Personal Data Breach Fines Up to 10% of Revenue... Incentives for Security Investment

Personal Information Protection Commission Reports Plan to Shift Toward Prevention-Centered Data Management System

Personal Information Protection System Shifts Focus from Punitive Measures to Preventive Approach

Starting in the second half of this year, companies responsible for major or repeated personal information breaches will be required to pay punitive fines of up to 10% of their sales. At the same time, companies and institutions that make proactive investments in personal information protection will be granted incentives such as reductions in fines.

The Personal Information Protection Commission announced on May 12 that it had reported its 'Plan for Transition to a Prevention-Oriented Personal Information Management System' at a Cabinet meeting presided over by the President.

This plan was established to enhance the level of personal information protection and to effectively respond to increasingly large-scale data breaches, amid an environment where the use of personal information is expanding due to the digital transformation driven by artificial intelligence (AI) and the growth of the platform economy.

First, for repeated or major violations of personal information protection laws, punitive fines of up to 10% of a company's sales will be imposed. Previously, fines could be imposed up to 3% of the average sales over the past three years. This new punitive fine provision will take effect on September 11.

The standards for calculating fines will also change: instead of the current 'three-year average sales,' the higher amount between 'previous year's sales' and 'three-year average sales' will be used. The new fine calculation method will be applied starting May 19.

A new system imposing compliance orders will also be introduced for swift investigations and dispositions. Sanctions for concealing evidence will be strengthened, and a whistleblower reward system will be implemented. However, in the case of minor violations of protection laws by small businesses, opportunities for correction and prevention of recurrence will be provided, but repeated violations will be dealt with strictly.

Through incentives and other measures, the plan also aims to encourage companies to invest in improving their level of personal information protection. Going forward, proactive protection measures that exceed legal requirements, active security investments, and the effective operation of safety management systems will be comprehensively evaluated and lead to incentives such as reductions in fines.

At the same time, to ensure that executives are held accountable for personal information protection starting in September, companies will be encouraged to publicly disclose their personal information protection activities, so that they can strengthen their own protection capabilities.

The plan will also support remedies and recovery for damages caused by personal information breaches. In principle, companies and institutions will be held liable for damages in the event of a personal information breach, and companies will bear the overall burden of proof, thus activating the compensation system.

The commission will focus on monitoring and addressing practices—such as dark patterns—that mislead or deceive users and make it difficult to modify personal information, withdraw consent, or unsubscribe. The Personal Information Infringement Report Center will also be strengthened to provide specialized counseling, consulting, and support for remedial actions.

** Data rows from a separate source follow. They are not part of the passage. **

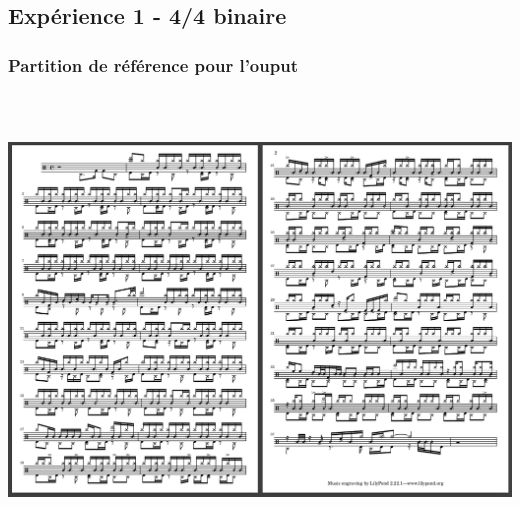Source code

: \subsection{Expérience 1 - 4/4 binaire}
\subsubsection{Partition de référence pour l’ouput}
\includegraphics[height=120mm, width=160mm]{z_images/4_experimentations/experience_1/partition.png}
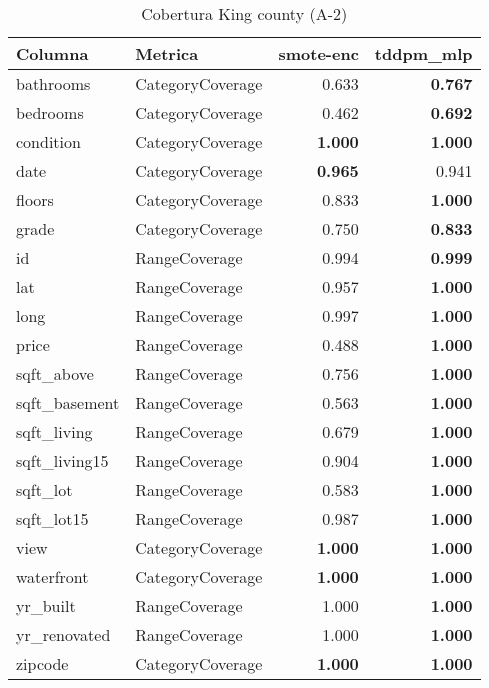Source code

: \begin{table}[H]
\centering
\caption{Cobertura King county (A-2)}
\label{table-coverage-king county-a-2}
\begin{tabular}{|l|l|r|r|}
\hline
\rowcolor[gray]{0.8}
Columna & Metrica & smote-enc & tddpm\_mlp \\
\hline bathrooms & CategoryCoverage & 0.633 & \bfseries 0.767 \\
\hline bedrooms & CategoryCoverage & 0.462 & \bfseries 0.692 \\
\hline condition & CategoryCoverage & \bfseries 1.000 & \bfseries 1.000 \\
\hline date & CategoryCoverage & \bfseries 0.965 & 0.941 \\
\hline floors & CategoryCoverage & 0.833 & \bfseries 1.000 \\
\hline grade & CategoryCoverage & 0.750 & \bfseries 0.833 \\
\hline id & RangeCoverage & 0.994 & \bfseries 0.999 \\
\hline lat & RangeCoverage & 0.957 & \bfseries 1.000 \\
\hline long & RangeCoverage & 0.997 & \bfseries 1.000 \\
\hline price & RangeCoverage & 0.488 & \bfseries 1.000 \\
\hline sqft\_above & RangeCoverage & 0.756 & \bfseries 1.000 \\
\hline sqft\_basement & RangeCoverage & 0.563 & \bfseries 1.000 \\
\hline sqft\_living & RangeCoverage & 0.679 & \bfseries 1.000 \\
\hline sqft\_living15 & RangeCoverage & 0.904 & \bfseries 1.000 \\
\hline sqft\_lot & RangeCoverage & 0.583 & \bfseries 1.000 \\
\hline sqft\_lot15 & RangeCoverage & 0.987 & \bfseries 1.000 \\
\hline view & CategoryCoverage & \bfseries 1.000 & \bfseries 1.000 \\
\hline waterfront & CategoryCoverage & \bfseries 1.000 & \bfseries 1.000 \\
\hline yr\_built & RangeCoverage & 1.000 & \bfseries 1.000 \\
\hline yr\_renovated & RangeCoverage & 1.000 & \bfseries 1.000 \\
\hline zipcode & CategoryCoverage & \bfseries 1.000 & \bfseries 1.000 \\
\hline
\end{tabular}
\end{table}
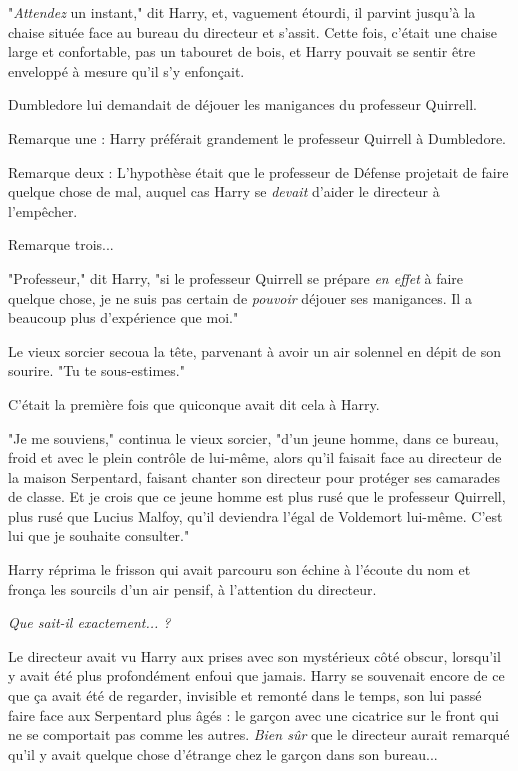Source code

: "\emph{Attendez}  un instant," dit Harry, et, vaguement étourdi, il parvint jusqu'à la chaise située face au bureau du directeur et s'assit. Cette fois, c'était une chaise large et confortable, pas un tabouret de bois, et Harry pouvait se sentir être enveloppé à mesure qu'il s'y enfonçait.

Dumbledore lui demandait de déjouer les manigances du professeur Quirrell.

Remarque une : Harry préférait grandement le professeur Quirrell à Dumbledore.

Remarque deux : L'hypothèse était que le professeur de Défense projetait de faire quelque chose de mal, auquel cas Harry se \emph{devait}  d'aider le directeur à l'empêcher.

Remarque trois...

"Professeur," dit Harry, "si le professeur Quirrell se prépare \emph{en effet}  à faire quelque chose, je ne suis pas certain de \emph{pouvoir}  déjouer ses manigances. Il a beaucoup plus d'expérience que moi."

Le vieux sorcier secoua la tête, parvenant à avoir un air solennel en dépit de son sourire. "Tu te sous-estimes."

C'était la première fois que quiconque avait dit cela à Harry.

"Je me souviens," continua le vieux sorcier, "d'un jeune homme, dans ce bureau, froid et avec le plein contrôle de lui-même, alors qu'il faisait face au directeur de la maison Serpentard, faisant chanter son directeur pour protéger ses camarades de classe. Et je crois que ce jeune homme est plus rusé que le professeur Quirrell, plus rusé que Lucius Malfoy, qu'il deviendra l'égal de Voldemort lui-même. C'est lui que je souhaite consulter."

Harry réprima le frisson qui avait parcouru son échine à l'écoute du nom et fronça les sourcils d'un air pensif, à l'attention du directeur.

\emph{Que sait-il exactement... ?} 

Le directeur avait vu Harry aux prises avec son mystérieux côté obscur, lorsqu'il y avait été plus profondément enfoui que jamais. Harry se souvenait encore de ce que ça avait été de regarder, invisible et remonté dans le temps, son lui passé faire face aux Serpentard plus âgés : le garçon avec une cicatrice sur le front qui ne se comportait pas comme les autres. \emph{Bien sûr}  que le directeur aurait remarqué qu'il y avait quelque chose d'étrange chez le garçon dans son bureau...

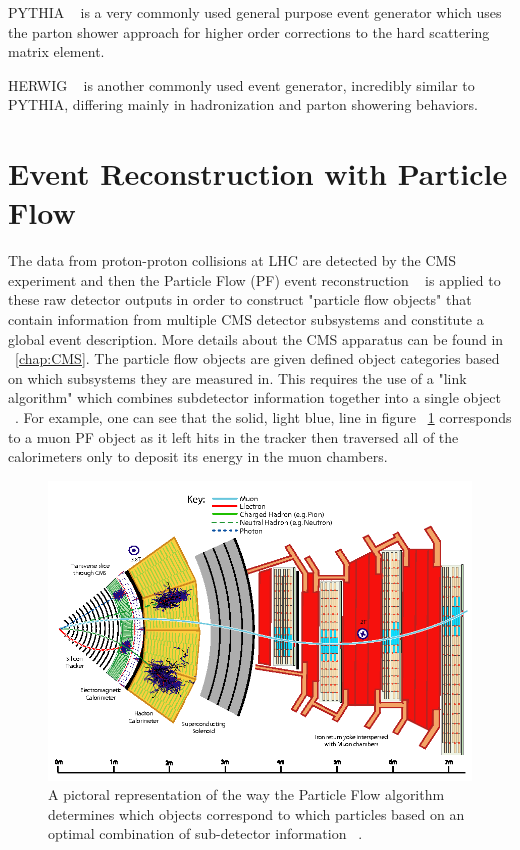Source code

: PYTHIA ~\cite{Sjostrand:2006za} is a very commonly used general purpose event generator which uses the parton shower approach for higher order corrections to the hard scattering matrix element.

HERWIG  ~\cite{herwigpp} is another commonly used event generator, incredibly similar to PYTHIA, differing mainly in hadronization and parton showering behaviors.


\section{Event Reconstruction with Particle Flow}\label{sec:PFReco}


The data from proton-proton collisions at LHC are detected by the CMS experiment and then the Particle Flow (PF) event reconstruction ~\cite{Sirunyan:2017ulk} is applied to these raw detector outputs in order to construct "particle flow objects" that contain information from multiple CMS detector subsystems and constitute a global event description. More details about the CMS apparatus can be found in ~\ref{chap:CMS}. The particle flow objects are given defined object categories based on which subsystems they are measured in. This requires the use of a "link algorithm" which combines subdetector information together into a single object ~\cite{Sirunyan:2017ulk}. For example, one can see that the solid, light blue, line in figure ~\ref{fig:cmsPF} corresponds to a muon PF object as it left hits in the tracker then traversed all of the calorimeters only to deposit its energy in the muon chambers.


\begin{figure}[htb]
\centering
\includegraphics[width=1.0\textwidth]{Chapter-1/cmsPflow.png}
\caption{A pictoral representation of the way the Particle Flow algorithm determines which objects correspond to which particles based on an optimal combination of sub-detector information ~\cite{Sirunyan:2017ulk}.}
\label{fig:cmsPF}
\end{figure}



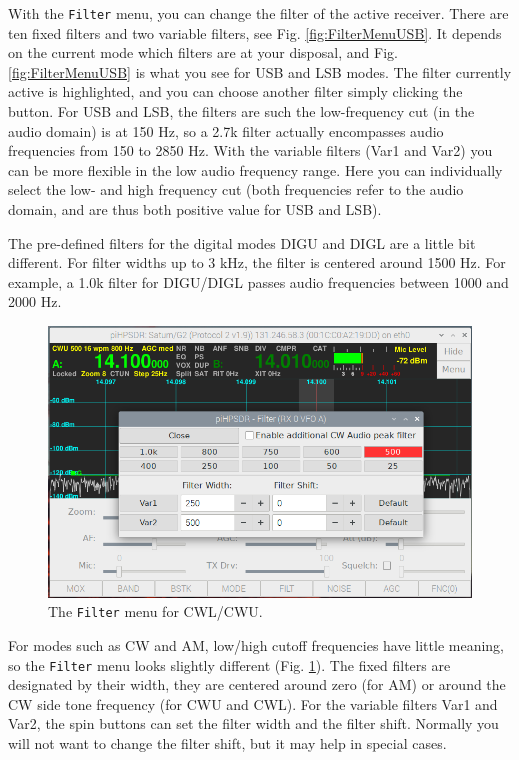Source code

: \documentclass[12pt]{book}
\def\bltt#1{\texttt{\color{blue}#1}}
\begin{document}
With the \bltt{Filter} menu, you can change the filter of the active receiver. There
are ten fixed filters and two variable filters, see Fig. \ref{fig:FilterMenuUSB}. It
depends on the current mode which filters are at your disposal, and Fig. \ref{fig:FilterMenuUSB}
is what you see for USB and LSB modes. The filter currently active is highlighted, and
you can choose another filter simply clicking the button. For USB and LSB, the filters
are such the low-frequency cut (in the audio domain) is at 150 Hz, so a 2.7k filter
actually encompasses audio frequencies from 150 to 2850 Hz. With the variable filters
(Var1 and Var2) you can be more flexible in the low audio frequency range. Here you
can individually select the low- and high frequency cut (both frequencies refer to
the audio domain, and are thus both positive value for USB and LSB).

The pre-defined filters for the digital modes DIGU and DIGL are a little bit different.
For filter widths up to 3 kHz, the filter is centered around 1500 Hz. For example,
a 1.0k filter for DIGU/DIGL passes audio frequencies between 1000 and 2000 Hz.

\begin{figure}[ht]
\center
\includegraphics[width=12cm]{FilterMenuCW.png}
\caption{The \bltt{Filter} menu for CWL/CWU.}
\label{fig:FilterMenuCW}
\end{figure}

For modes such as CW and AM, low/high cutoff frequencies have little meaning, so the
\bltt{Filter} menu looks slightly different (Fig. \ref{fig:FilterMenuCW}). The fixed
filters are designated by their width, they are centered around zero (for AM) or around
the CW side tone frequency (for CWU and CWL). For the variable filters Var1 and Var2,
the spin buttons can set the filter width and the filter shift. Normally you will not
want to change the filter shift, but it may help in special cases.
\end{document}
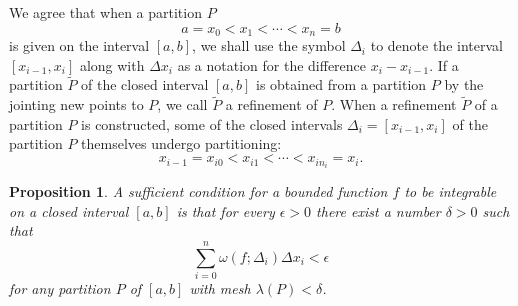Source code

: \documentclass[a4paper,12pt]{article} %
\newtheorem{proposition}{Proposition}[section]
\begin{document}
We agree that when a partition $P$
\[
    a = x_0 < x_1 < \cdots < x_n = b
    \]
is given on the interval $[a,b]$, we shall use the symbol $\Delta_i$ to 
denote the interval $[x_{i-1}, x_i]$ along with $\Delta x_i$ as a notation 
for the difference $x_i - x_{i-1}$. If a partition $\widetilde{P}$
of the closed interval $[a,b]$ is obtained from a partition $P$
by the jointing new points to $P$, we call $\widetilde{P}$ a 
refinement of $P$. When a refinement $\widetilde{P}$ of a partition 
$P$ is constructed, some of the closed intervals $\Delta_i=[x_{i-1},x_i]$ 
of the partition $P$ themselves undergo partitioning:
\[
    x_{i-1} = x_{i0} < x_{i1} < \cdots < x_{in_i} = x_i.
    \]
\begin{proposition}
    \normalfont
    A sufficient condition for a bounded function $f$ to be integrable 
    on a closed interval $[a,b]$ is that for every $\epsilon > 0$ there exist a 
    number $\delta > 0$ such that 
    \[
        \sum_{i=0}^n\omega(f;\Delta_i)\Delta x_i < \epsilon 
        \]
    for any partition $P$ of $[a,b]$ with mesh $\lambda(P) < \delta$.
\end{proposition}
\end{document}
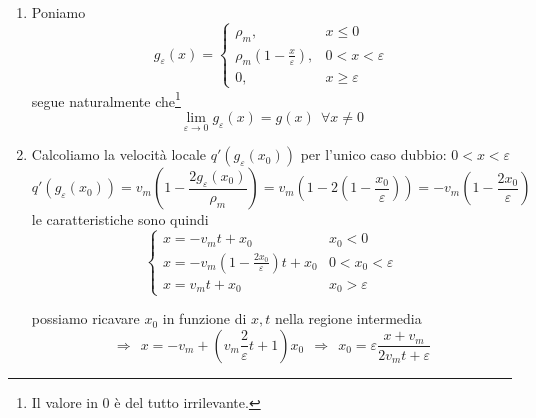 \documentclass[10pt,a4paper,twoside,openright]{book}
\begin{document}

\begin{enumerate}
	\item Poniamo
	      \begin{equation*}
	      	g_{\varepsilon }( x) =
	      	\begin{cases}
	      		\rho _{m} ,                                       & x\leqslant 0           \\
	      		\rho _{m}\left( 1-\frac{x}{\varepsilon }\right) , & 0< x< \varepsilon      \\
	      		0,                                                & x\geqslant \varepsilon 
	      	\end{cases}
	      \end{equation*}segue naturalmente che\footnote{Il valore in $0$ è del tutto irrilevante.}
	      \begin{equation*}
	      	\lim\limits _{\varepsilon \rightarrow 0} g_{\varepsilon }( x) =g( x) \ \ \forall x\neq 0
	      \end{equation*}
	\item Calcoliamo la velocità locale $q'( g_{\varepsilon }( x_{0}))$ per l'unico caso dubbio: $0< x< \varepsilon $
	      \begin{equation*}
	      	q'( g_{\varepsilon }( x_{0})) =v_{m}\left( 1-\frac{2g_{\varepsilon }( x_{0})}{\rho _{m}}\right) =v_{m}\left( 1-2\left( 1-\frac{x_{0}}{\varepsilon }\right)\right) =-v_{m}\left( 1-\frac{2x_{0}}{\varepsilon }\right)
	      \end{equation*}le caratteristiche sono quindi
	      \begin{equation*}
	      	\begin{cases}
	      		x=-v_{m} t+x_{0}                                            & x_{0} < 0              \\
	      		x=-v_{m}\left( 1-\frac{2x_{0}}{\varepsilon }\right) t+x_{0} & 0< x_{0} < \varepsilon \\
	      		x=v_{m} t+x_{0}                                             & x_{0}  >\varepsilon    
	      	\end{cases}
	      \end{equation*}
	      
	      possiamo ricavare $x_{0}$ in funzione di $x,t$ nella regione intermedia
	      \begin{equation*}
	      	\Rightarrow \ \ x=-v_{m} +\left( v_{m}\frac{2}{\varepsilon } t+1\right) x_{0} \ \ \Rightarrow \ \ x_{0} =\varepsilon \frac{x+v_{m}}{2v_{m} t+\varepsilon }
	      \end{equation*}
	      

\end{enumerate}
\end{document}
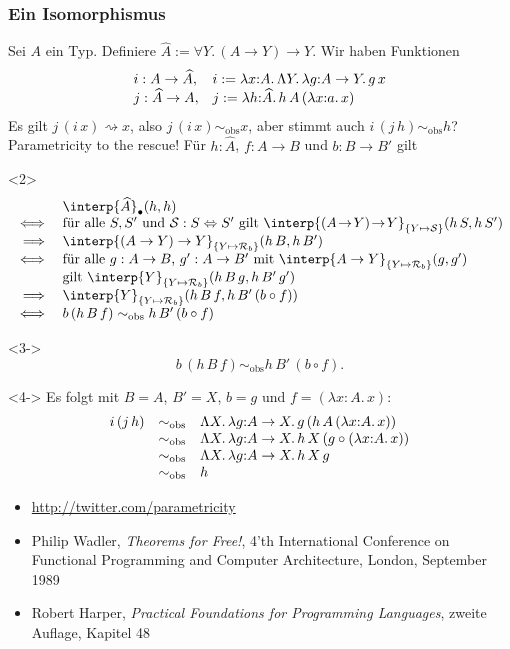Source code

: \documentclass{beamer}
\newcommand{\defeq}{:=} %
\newcommand{\fa}[1]{\forall {#1}.\,}
\newcommand{\lam}[1]{\lambda #1.\,}
\newcommand{\Lam}[1]{\Lambda #1.\,}
\newcommand{\emptyCtx}{\bullet}
\newcommand{\reducesTo}{\mathbin{\rightsquigarrow}} %
\newcommand{\obs}{\sim_\mathrm{obs}} %
\newcommand{\relInterp}[2]{\interp{#2}_{#1}}
\newcommand{\Rel}[3]{#1 : #2 \Leftrightarrow #3}
\newcommand{\funRel}[1]{\mathcal{R}_{#1}}
\begin{document}
\begin{frame}[t]
  \frametitle{Ein Isomorphismus}
  Sei $A$ ein Typ. Definiere $\widehat{A} \defeq \fa{Y} (A \to Y) \to Y$.
  Wir haben Funktionen
  \[\begin{array}{l l}
    i : A \to \widehat{A}, & i \defeq \lam{x{:}A} \Lam{Y} \lam{g{:}A \to Y} g\,x \\
    j : \widehat{A} \to A, & j \defeq \lam{h{:}\widehat{A}} h\,A\,(\lam{x{:}a} x)
  \end{array}\]
  Es gilt $j\,(i\,x) \reducesTo x$, also $j\,(i\,x) \obs x$, aber stimmt auch $i\,(j\,h) \obs h$?
  Parametricity to the rescue!
  Für $h : \widehat{A}$, $f : A \to B$ und $b : B \to B'$ gilt
  \begin{onlyenv}<2>
  \[\begin{array}{r l}
    & \relInterp{\emptyCtx}{\widehat{A}}(h, h) \\
    \iff & \text{für alle $S, S'$ und $\Rel{\mathcal{S}}{S}{S'}$ gilt $\relInterp{\{ Y \mapsto \mathcal{S} \}}{(A \!\to\! Y) \!\to\! Y}(h\,S, h\,S')$} \\
    \implies & \relInterp{\{ Y \mapsto \funRel{b} \}}{(A \to Y) \to Y}(h\,B, h\,B') \\
    \iff & \text{für alle $g : A \to B$, $g' : A \to B'$ mit $\relInterp{\{ Y \mapsto \funRel{b} \}}{A \to Y}(g, g')$} \\
    & \text{gilt $\relInterp{\{ Y \mapsto \funRel{b} \}}{Y}(h\,B\,g, h\,B'\,g')$} \\
    \implies & \text{$\relInterp{\{ Y \mapsto \funRel{b} \}}{Y}(h\,B\,f, h\,B'\,(b \circ f))$} \\
    \iff & b\,(h\,B\,f) \obs h\,B'\,(b \circ f)
  \end{array}\]
  \end{onlyenv}
  \begin{onlyenv}<3->
    \[ b\,(h\,B\,f) \obs h\,B'\,(b \circ f). \]
  \end{onlyenv}
  \begin{onlyenv}<4->
  Es folgt mit $B = A$, $B' = X$, $b = g$ und $f = (\lam{x{:}A} x)$:
  \[\begin{array}{r c l}
    i\,(j\,h) &\obs& \Lam{X} \lam{g{:}A \to X} g\,(h\,A\,(\lam{x{:}A} x)) \\
    &\obs& \Lam{X} \lam{g{:}A \to X} h\,X\,(g \circ (\lam{x{:}A} x)) \\
    &\obs& \Lam{X} \lam{g{:}A \to X} h\,X\,g \\
    &\obs& h
  \end{array}\]
  \end{onlyenv}
\end{frame}

\begin{frame}
  \begin{itemize}
    \item \url{http://twitter.com/parametricity}
    \item Philip Wadler, \textit{Theorems for Free!}, 4'th International Conference on Functional Programming and Computer Architecture, London, September 1989
    \item Robert Harper, \textit{Practical Foundations for Programming Languages}, zweite Auflage, Kapitel 48
  \end{itemize}
\end{frame}
\end{document}
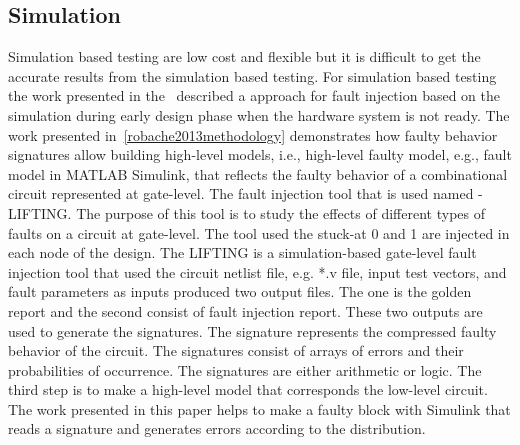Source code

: 
\subsection{Simulation}

Simulation based testing are low cost and flexible but it is difficult to get the accurate results from the simulation based testing. For simulation based testing the work presented in the~\cite{violante2004simulation} described a approach for fault injection based on the simulation during early design phase when the hardware system is not ready. The work presented in~\ref{robache2013methodology} demonstrates how faulty behavior signatures allow building high-level models, i.e., high-level faulty model, e.g., fault model in MATLAB Simulink, that reflects the faulty behavior of a combinational circuit represented at gate-level. The fault injection tool that is used named - LIFTING.  The purpose of this tool is to study the effects of different types of faults on a circuit at gate-level. The tool used the stuck-at 0 and 1 are injected in each node of the design. The LIFTING is a simulation-based gate-level fault injection tool that used the circuit netlist file, e.g.  *.v file, input test vectors, and fault parameters as inputs produced two output files. The one is the golden report and the second consist of fault injection report. These two outputs are used to generate the signatures.  The signature represents the compressed faulty behavior of the circuit. The signatures consist of arrays of errors and their probabilities of occurrence. The signatures are either arithmetic or logic.  The third step is to make a high-level model that corresponds the low-level circuit. The work presented in this paper helps to make a faulty block with Simulink that reads a signature and generates errors according to the distribution.

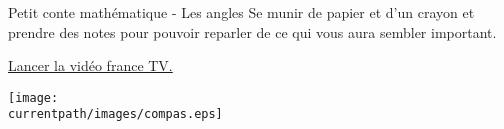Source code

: 
\vfill

\begin{center}
    \begin{myBox}{Petit conte mathématique - Les angles}
        Se munir de papier et d'un crayon et prendre des notes pour pouvoir reparler de ce qui vous aura sembler important.

        \bigskip
        
        \href{lozano.maths.free.fr/videos/LesAngles.mp4}{ Lancer la vidéo france TV.}
    \end{myBox}
\end{center}

\vfill

\begin{center}
    \texttt{[image: \\currentpath/images/compas.eps]}
\end{center}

In the event of sensitive information leaks, illegal distribution through social networking services (SNS) and other channels will be monitored, detected, and deleted, and the commission will cooperate with law enforcement agencies to track and punish those who illegally distribute or use personal information.

Meanwhile, the Personal Information Protection Commission will establish a risk-based management system with differentiated inspections according to risk levels. The commission will focus on managing major public systems (387 in total) and high-risk sectors such as education and welfare.

Additionally, to enhance the competitiveness of personal information protection across companies and industries, inspections will be expanded to include the entire supply chain, covering cloud service providers, specialized consignment companies, and system suppliers. The commission is currently inspecting funeral service companies and customer service centers, and will recommend corrective measures for any deficiencies found.

The principle of Privacy by Design (PbD) will be institutionalized so that it is reflected from the service planning and design stage. As the environment for handling personal information becomes more complex, it is difficult to prevent breaches after a service is launched. PbD means considering personal information protection elements from the system design stage. The commission also plans to incorporate the Privacy by Design principle into the standards for personal information impact assessments and ISMS-P certification.

The budget and dedicated personnel for personal information protection will also be increased, and the level of protection will be raised through public-private cooperation. Through a status survey conducted in February, the commission confirmed that there is a lack of personnel and budget for personal information protection in the public sector. Therefore, together with relevant ministries, the commission will also work to improve the treatment of dedicated personnel.

Foundations will also be laid for the training of professional personnel specializing in personal information protection. To foster experts who can solve real-world problems on site, graduate programs will be expanded by region and area. The commission will newly design and operate customized practical education programs based on an analysis of roles for policy makers, developers, and incident response teams.

Chairwoman Song Kyounghee of the Personal Information Protection Commission stated, "Once personal information is leaked, it is difficult to fully restore the damages, and recovery takes a long time. The commission will build a system where, in addition to post-incident responsibility, preventive measures can function effectively, so that we can protect citizens' information more safely and create an environment where the public can confidently make use of personal information."